Mr. Boller was born in March 1869 to John & Mary Boller of Lexington, Illinois. He was the youngest of their ten children. He made his career in the men's clothing industry. In fact, Mr. Boller established the men's wear department of the noteworthy Montgomery Ward & Co. in Chicago, Illinois. He began working for Montgomery Ward on September 29, 1896 and left on January 1, 1906 amidst the turbulent Chicago Teamsters' Strike. The Chicago Teamsters' Strike of 1905, which is noted as one of the bloodiest labor strikes in U.S. history, actually began in the Montgomery Ward & Co. cutting room where Mr. Boller was the manager. After leaving Chicago, Mr. Boller and his wife, Katherine Tannis-Boller, briefly resided in New York City where Mr. Boller established the C.V. Boller Co.; a clothing manufacturer for men and boys. The couple, and his business, eventually moved to the town of Freeport on Long Island where they raised their 5 children. Mr. Boller passed away on August 2, 1951 in Freeport.

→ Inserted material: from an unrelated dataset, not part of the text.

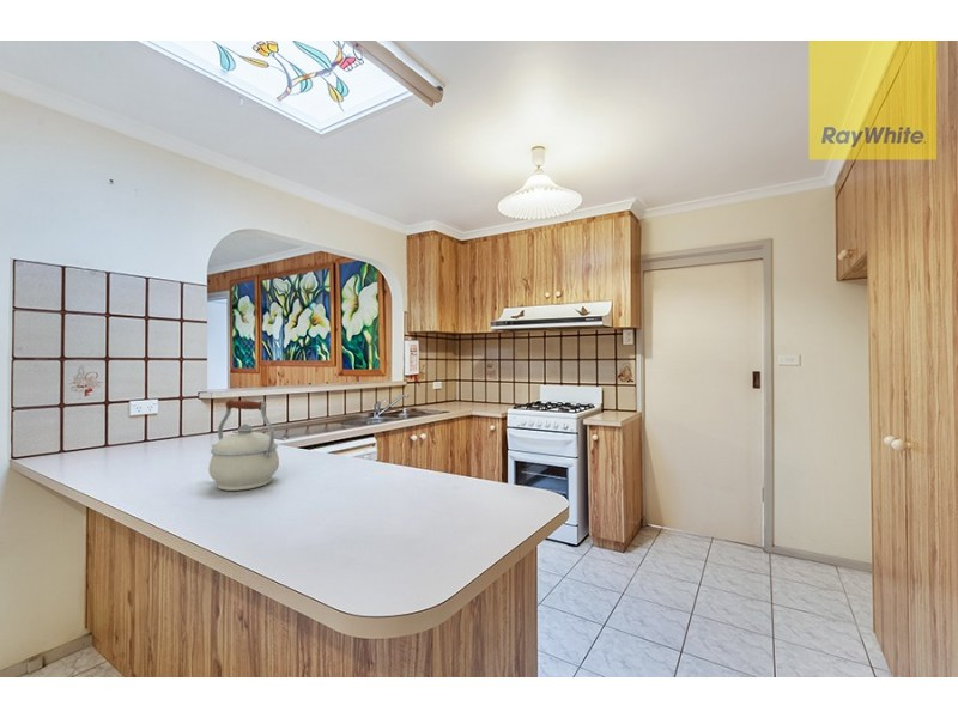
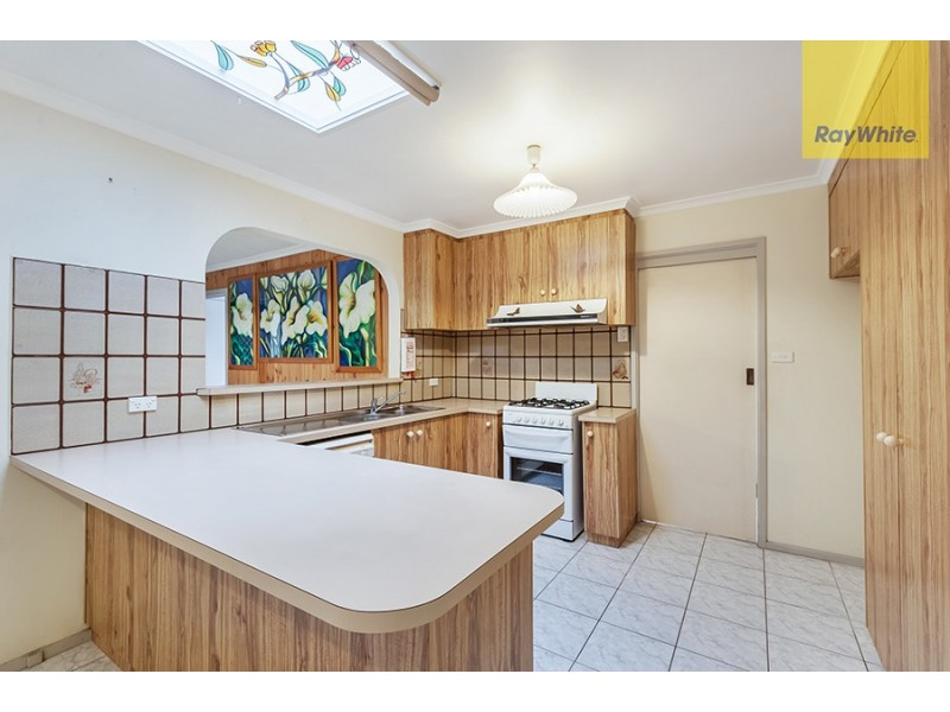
- kettle [207,398,280,492]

It is believed that this resources was given to the College by Mr. Boller’s son-in-law, Norman H. Foote, who served as a member of the College’s faculty and administration for over 30 years. Mr. Foote came to Farmingdale in 1933 when Farmingdale State College was know as The State Institute Of Applied Agriculture. By 1948, Mr. Foote was named Head of the Department of Agricultural Engineering. He retired from the College in about 1967.
In addition to Mr. Boller's employment experience and political inclinations, much of Mr. Boller’s scrapbook is devoted to the social customs, popular culture, and entertainment of the time.